Right, so delete it in the clean rule.

> I see no purpose in lintian (or dpkg come to that) testing for changes
> in aclocal.m4 - IMHO it should simply be exempt from this check.

Absolutely not -- you're introducing unexpected changes to the packaging
diff file, and that's exactly the point of this check.  Delete the
modified and regenerated files in the clean rule and then you won't have
this problem.

> No distro can risk patching aclocal.m4 - by it's nature it is transient
> and volatile and subject to large changes entirely at the mercy of
> external factors.
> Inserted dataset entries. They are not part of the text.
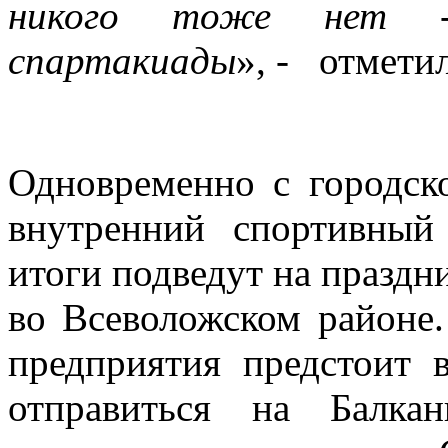
никого тоже нет 
спартакиады
», - отмети
Одновременно с городск
внутренний спортивный 
итоги подведут на праздн
во Всеволожском районе.
предприятия предстоит 
отправиться на Балка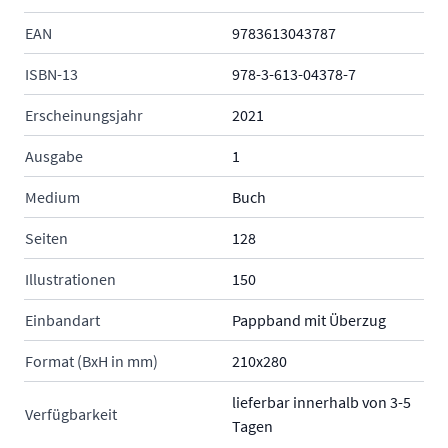
EAN
9783613043787
ISBN-13
978-3-613-04378-7
Erscheinungsjahr
2021
Ausgabe
1
Medium
Buch
Seiten
128
Illustrationen
150
Einbandart
Pappband mit Überzug
Format (BxH in mm)
210x280
lieferbar innerhalb von 3-5
Verfügbarkeit
Tagen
Any build system that tries is simply going to break
> constantly, AFAICT.

Exactly, which is why lintian is making sure that you don't introduce
patches to it in your *.diff.gz inadvertantly, since it's not a sane thing
to do when you're using a patch system.  The preferred method to handle it
as far as I'm concerned is doing what you're doing -- running autotools at
build time.  In that case, you need to remove the regenerated files in
your clean rule.  The other way to do it, particularly if you need a very
specific version of autotools, is to run them yourself and save them as a
patch, but I think that's a bad idea except in very specific situations.

>>> I really don't want to do all that for the tmpl/* files as well - I
>>> don't see the need, copying dozens of files into foo.safe or
>>> foo.upstream and then moving them back?

>> Just delete them then.

> ??? That simply does not work. The problem is that running gtk-doc not
> only requires tmpl/*.sgml files to exist but it *then modifies them*!
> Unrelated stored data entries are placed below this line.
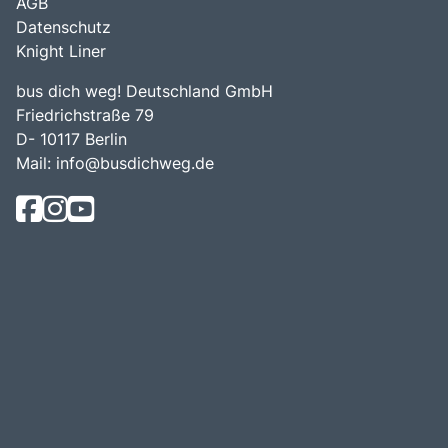
AGB
Datenschutz
Knight Liner
bus dich weg! Deutschland GmbH
Friedrichstraße 79
D- 10117 Berlin
Mail:
info@busdichweg.de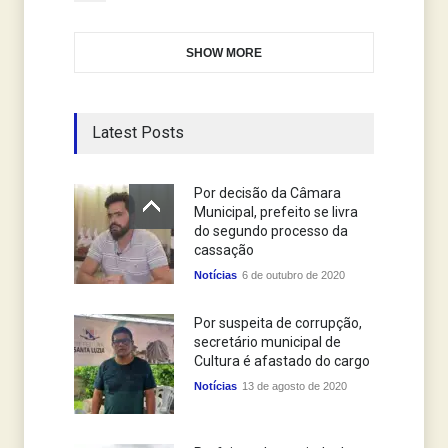
SHOW MORE
Latest Posts
Por decisão da Câmara
Municipal, prefeito se livra
do segundo processo da
cassação
Notícias
6 de outubro de 2020
Por suspeita de corrupção,
secretário municipal de
Cultura é afastado do cargo
Notícias
13 de agosto de 2020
This is extremely unusual.  Are you *sure* that it does an inplace edit of
the files during the build process?  This is almost never what build
systems do; instead, they generate files from other files using templating
systems.  They may ship the results of that operation and then redo it
during the build, in which case you need to delete the regenerated files
in your clean rule.

If they really expect the files to exist and to edit them in-place during
the build, upstream is doing something insane, and it's really something
that should be fixed upstream; a lintian warning is drawing your attention
to a very broken behavior.

> Even though I don't install these files into the package, I cannot
> delete them and I cannot move them out of the way or the documentation
> is not updated. Again, first build can be OK, second build generates a
> dozen spurious warnings (because the files are modified after the
> .diff.gz is created but cannot be reliably reverted before the next
> build).

Right, lintian is diagnosing build system brokenness.  I'm fairly happy
with lintian's behavior here; what it's drawing attention to is exactly
the kind of thing that breaks repeated package builds or causes NMUs to
introduce spurious package diffs, and is something that should really
ideally be fixed.

> With these gtk-doc files, it's not so much that the tmpl/*.sgml files
> are generated but that a tool essential to the build modifies them in a
> way that cannot be patched because the results of the patches are
> variable according to that third party tool.

If the tool behaves and only behaves in that way (I haven't checked), that
tool is broken and we should fix that tool.

> The CDBS build doesn't do anything different - it's just that lintian
> doesn't produces any warnings for this check in CDBS packages, ever.

Well, yes, it does, if CDBS uses a recognized patch system, but the list
of patch systems that lintian recognizes is fairly limited at this point.